This document explains the architecture and core capabilities of the managed Slurm environment that Cluster Director uses to handle cluster management, job scheduling, and workload orchestration.
Slurm is a highly scalable and fault-tolerant open-source cluster manager and job scheduler. It's an open-source cluster management and job scheduling system with built-in integration and management within the Cluster Director platform. Slurm is a standard orchestrator for artificial intelligence (AI), machine learning (ML), and high performance computing (HPC) workloads.
Slurm architecture in Cluster Director
When you create and deploy a cluster, Cluster Director automatically sets up a pre-configured Slurm environment for you. This environment consists of the following nodes:
Controller node: the primary control plane component that monitors resources, manages system state, and processes all submitted jobs. The Slurm controller is deployed in a fault-tolerant configuration to help ensure high availability and reliability.
Login nodes: the primary entry points for users to interact with the cluster. You connect to a login node by using SSH to submit jobs, review job statuses, and manage your workflows. The login nodes are pre-configured with the necessary Slurm commands and have access to the shared file systems.
Compute nodes: these nodes are responsible for executing your jobs. Slurm manages these nodes in partitions, which are logical groupings of nodes with specific characteristics (such as machine type or GPU model). You can configure compute nodes within each partition as follows:
Static nodes: you specify a minimum number of virtual machine (VM) instances to always be running in the cluster, which provides a baseline of available resources.
Dynamic nodes: you specify a maximum number of additional VMs that the cluster can automatically create to handle increases in demand.
Key Slurm capabilities
Slurm provides several key capabilities that are essential for running large-scale AI, ML, or HPC workloads as follows:
Job scheduling and queuing: Slurm manages a queue of jobs submitted by users. It allocates resources to these jobs based on priority, policies, and resource availability. This approach helps ensure that your cluster efficiently uses resources.
Resource management: Slurm has a detailed awareness of the cluster's resources, including vCPUs, memory, and GPUs. When you submit a job, you can request the specific resources your job needs, and Slurm helps ensure it runs on nodes that meet those requirements.

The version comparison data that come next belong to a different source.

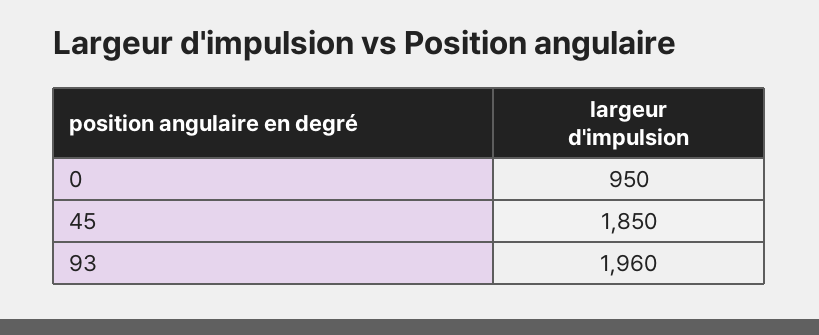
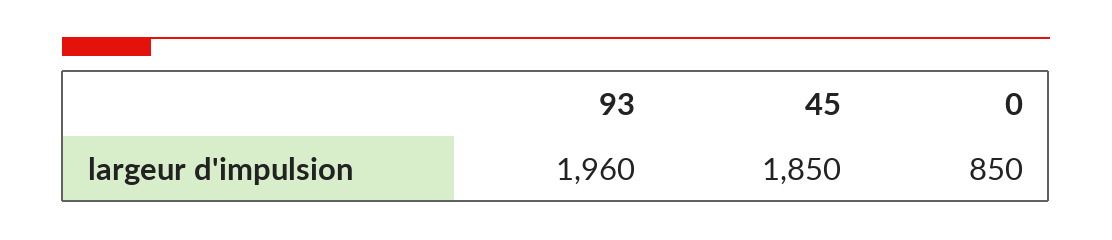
0: 950 -> 850

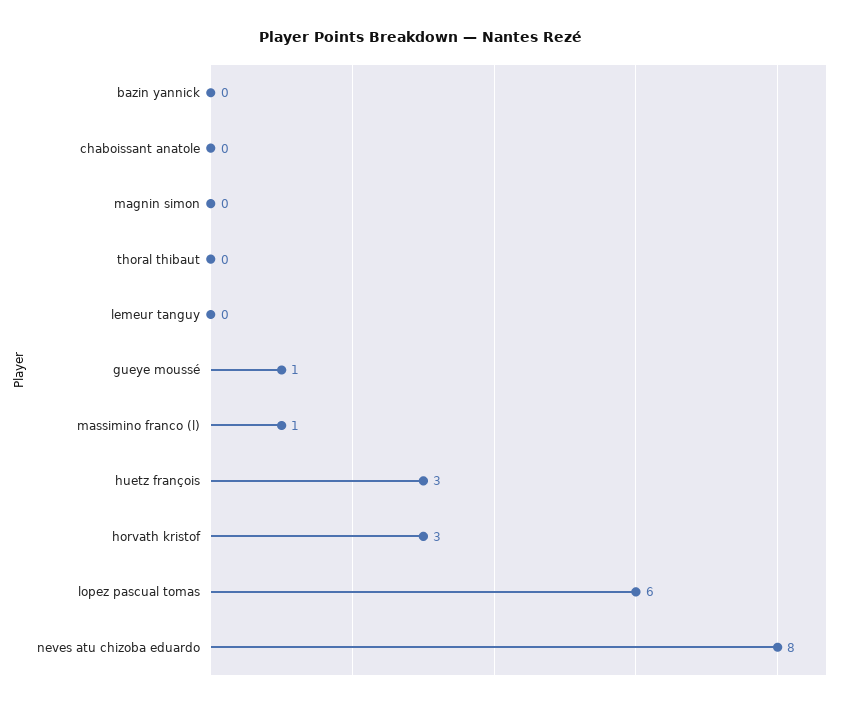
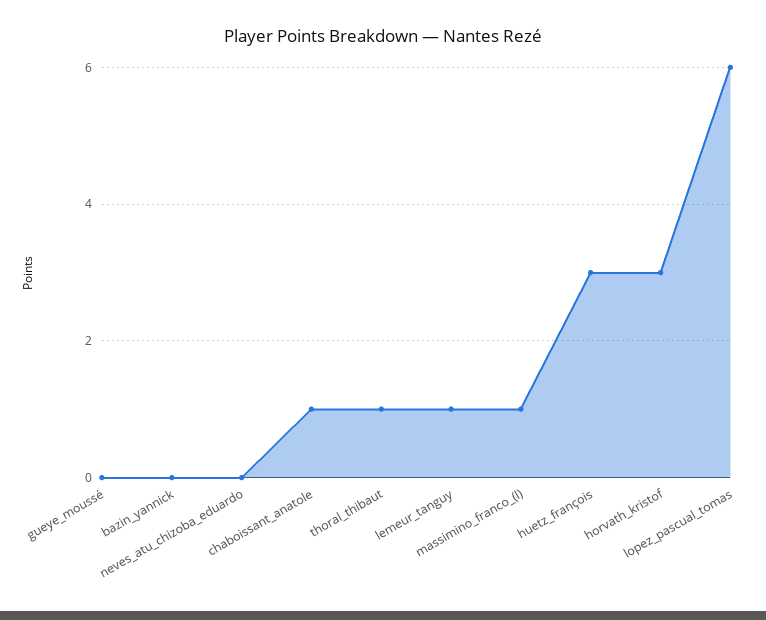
chaboissant anatole: 0 -> 1
magnin simon: 0 -> none
thoral thibaut: 0 -> 1
lemeur tanguy: 0 -> 1
gueye moussé: 1 -> 0
neves atu chizoba eduardo: 8 -> 0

Topology-aware workload placement: Cluster Director uses Slurm's topology-aware scheduling capabilities to run your workloads. By leveraging information about the physical network layout, Slurm can colocate tasks of a job on VMs that are close to each other in the network. This approach minimizes latency and is critical for the performance of tightly-coupled distributed training workloads.
Fault tolerance: the managed Slurm environment is designed for resilience. Together with autohealing features in Cluster Director, Slurm handles host errors by automatically rescheduling jobs and replacing failed nodes, providing a resilient environment for long-running and critical workloads.